Exploration. The notebook operationalized the idea as Purkinje_H3K27ac_decompaction_interaction = median_trace_delta_Purkinje - median_trace_delta_nonPurkinje, where each trace_delta is median adjacent 3D distance for top-quartile H3K27ac spots minus bottom-quartile H3K27ac spots within the same trace and chromosome. using modalities chromatin_tracing, if_tracks, cell_metadata in cell type(s) Purkinje, Granule, Bergmann. Required data fields checked: coords, spots.cell_id, spots.trace_id, spots.chrom, spots.start, cells.cell_type, tracks.H3K27ac.
Statistical evidence. U-Chrom runner status: Notebook verified. Test: one-sided label permutation test on trace/chromosome deltas, 500 permutations, statistic=median(Purkinje)-median(non-Purkinje). Observed statistic: -0.07635; effect size: -0.07635; parameter value: -0.07635; p-value: 1.

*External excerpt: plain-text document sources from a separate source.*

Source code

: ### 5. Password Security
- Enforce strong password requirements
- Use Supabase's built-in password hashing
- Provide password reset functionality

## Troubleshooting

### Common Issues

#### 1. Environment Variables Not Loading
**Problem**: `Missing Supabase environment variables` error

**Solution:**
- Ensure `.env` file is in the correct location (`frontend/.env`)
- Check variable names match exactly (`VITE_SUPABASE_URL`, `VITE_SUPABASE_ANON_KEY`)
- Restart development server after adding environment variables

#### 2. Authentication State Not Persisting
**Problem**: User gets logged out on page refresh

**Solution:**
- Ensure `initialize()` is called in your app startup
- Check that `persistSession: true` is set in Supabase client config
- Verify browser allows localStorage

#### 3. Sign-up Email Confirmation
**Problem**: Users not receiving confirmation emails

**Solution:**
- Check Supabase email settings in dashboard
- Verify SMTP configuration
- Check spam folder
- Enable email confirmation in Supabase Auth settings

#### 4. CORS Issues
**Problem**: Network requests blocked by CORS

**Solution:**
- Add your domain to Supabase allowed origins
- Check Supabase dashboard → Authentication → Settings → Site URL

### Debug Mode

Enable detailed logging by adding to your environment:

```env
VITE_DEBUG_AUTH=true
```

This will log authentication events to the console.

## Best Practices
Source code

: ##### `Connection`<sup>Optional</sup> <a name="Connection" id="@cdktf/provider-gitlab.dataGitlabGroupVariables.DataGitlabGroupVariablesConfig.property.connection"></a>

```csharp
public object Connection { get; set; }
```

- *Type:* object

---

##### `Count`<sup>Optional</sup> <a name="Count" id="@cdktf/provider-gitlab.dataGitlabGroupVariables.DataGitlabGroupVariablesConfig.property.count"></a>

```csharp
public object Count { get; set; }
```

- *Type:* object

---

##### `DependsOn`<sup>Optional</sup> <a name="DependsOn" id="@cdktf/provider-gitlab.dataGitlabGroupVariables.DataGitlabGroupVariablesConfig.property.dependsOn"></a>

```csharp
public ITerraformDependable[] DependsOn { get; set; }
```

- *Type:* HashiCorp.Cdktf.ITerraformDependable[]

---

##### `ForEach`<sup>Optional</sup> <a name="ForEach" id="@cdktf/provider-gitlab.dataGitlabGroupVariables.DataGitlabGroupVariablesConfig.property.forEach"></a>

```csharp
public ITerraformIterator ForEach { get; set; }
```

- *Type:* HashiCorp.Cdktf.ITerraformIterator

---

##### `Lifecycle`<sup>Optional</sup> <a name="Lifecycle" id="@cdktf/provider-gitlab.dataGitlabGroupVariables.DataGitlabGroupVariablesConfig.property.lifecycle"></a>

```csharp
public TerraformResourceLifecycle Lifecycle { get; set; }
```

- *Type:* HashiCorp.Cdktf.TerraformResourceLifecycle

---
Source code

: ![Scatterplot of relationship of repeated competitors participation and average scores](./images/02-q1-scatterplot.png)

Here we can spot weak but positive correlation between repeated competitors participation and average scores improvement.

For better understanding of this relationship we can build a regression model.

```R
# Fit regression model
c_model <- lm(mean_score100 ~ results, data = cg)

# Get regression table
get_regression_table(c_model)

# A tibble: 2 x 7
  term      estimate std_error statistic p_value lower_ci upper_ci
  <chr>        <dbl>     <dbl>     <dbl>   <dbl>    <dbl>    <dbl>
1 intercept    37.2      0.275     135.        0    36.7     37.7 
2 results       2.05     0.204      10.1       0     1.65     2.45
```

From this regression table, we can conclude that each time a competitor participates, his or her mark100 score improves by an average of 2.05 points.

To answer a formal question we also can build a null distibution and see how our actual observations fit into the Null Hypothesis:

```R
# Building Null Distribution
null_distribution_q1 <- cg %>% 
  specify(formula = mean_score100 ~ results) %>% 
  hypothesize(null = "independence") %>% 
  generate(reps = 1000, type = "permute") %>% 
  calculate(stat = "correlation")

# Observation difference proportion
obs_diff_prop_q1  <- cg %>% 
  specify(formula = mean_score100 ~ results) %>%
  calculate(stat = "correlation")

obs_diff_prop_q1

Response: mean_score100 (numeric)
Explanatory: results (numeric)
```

Conclusion. Not supported (Opposite direction). The observed effect points opposite to the expected direction and does not provide statistical support in this subset.
What verification means. Notebook verified means the run passed schema/data checks, produced finite numeric output, and included an explicit p-value/effect-size hypothesis test. It does not mean the biological hypothesis is automatically correct.
Checks passed. deterministic_rerun, finite_numeric_output, minimum_cell_count, minimum_spot_or_trace_count, negative_control_or_permutation, required_fields_exist, runtime_under_budget, statistical_hypothesis_test.
Main caveat. Spot-level local adjacent distances were computed within each trace/chromosome after genomic sorting.